**BRIEF**
Please copy the records word for word, starting with the line that contains "# Open Geocoder" and continuing through the end of the records.

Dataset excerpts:
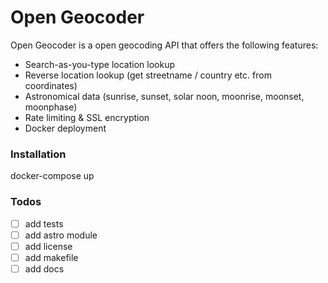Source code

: # Open Geocoder
Open Geocoder is a open geocoding API that offers the following features:
- Search-as-you-type location lookup
- Reverse location lookup (get streetname / country etc. from coordinates)
- Astronomical data (sunrise, sunset, solar noon, moonrise, moonset, moonphase)
- Rate limiting & SSL encryption
- Docker deployment

### Installation

docker-compose up

### Todos
- [ ] add tests
- [ ] add astro module
- [ ] add license
- [ ] add makefile
- [ ] add docs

**ANSWER FOR THE TASK**
: # Open Geocoder
Open Geocoder is a open geocoding API that offers the following features:
- Search-as-you-type location lookup
- Reverse location lookup (get streetname / country etc. from coordinates)
- Astronomical data (sunrise, sunset, solar noon, moonrise, moonset, moonphase)
- Rate limiting & SSL encryption
- Docker deployment

### Installation

docker-compose up

### Todos
- [ ] add tests
- [ ] add astro module
- [ ] add license
- [ ] add makefile
- [ ] add docs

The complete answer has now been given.